Interdomain interactions in the mannitol-specific enzyme II of the phosphoenolpyruvate-dependent phosphotransferase system of Escherichia coli play a key role in the mechanism of mannitol transport across the membrane [Boer et al. (1995) Biochemistry 34, 3239-3247; Loikema et al. (1991) Biochemistry 30, 6716-6721]. In this study, we focus on the interaction between the hydrophilic A and B domains and try to determine those as a function of the phosphorylation state of the enzyme. To this end, unfolding studies on the subcloned domains IIAmtl and IIBmtl, as well as on the binary combination IIBAmtl, were performed, both in the unphosphorylated and in the phosphorylated states, using GuHCl and heat as the denaturant.
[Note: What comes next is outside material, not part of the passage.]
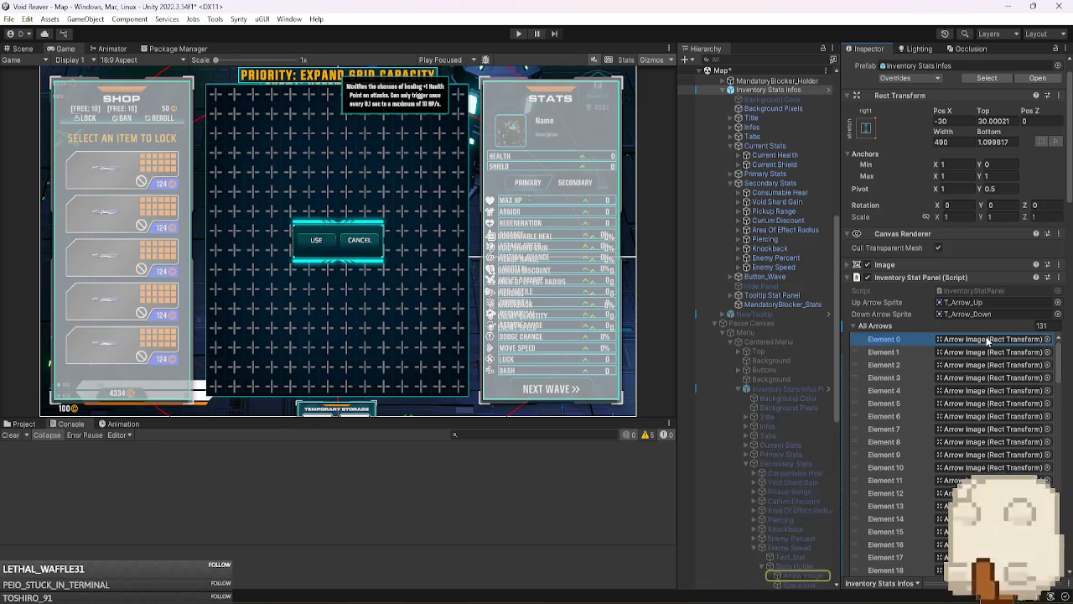
{"action": "left_click", "coordinate": [991, 352]}
{"action": "left_click", "coordinate": [991, 365]}
{"action": "left_click", "coordinate": [991, 377]}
It is shown that IIAmtl and IIBmtl, as well as P-IIAmtl and P-IIBmtl, unfold according to a two-state mechanism but that IIBAmtl and P2-IIBAmtl do not exhibit such behavior. Two transitions are observed instead, indicating a lack of strong positive cooperative interactions. DSC studies of the unphosphorylated proteins showed a destabilization of the B domain in IIBAmtl with respect to the free IIBmtl as indicated by a lowereing of the melting temperature and a lower enthalpy of unfolding. Furthermore, it is shown that phosphorylation has a destablilizing effect on both IIAmtl and IIBAmtl but not on IIBmtl. Possible explanations for this behavior and the biological relevance of the destabilizing forces in IIBAmtl are discussed.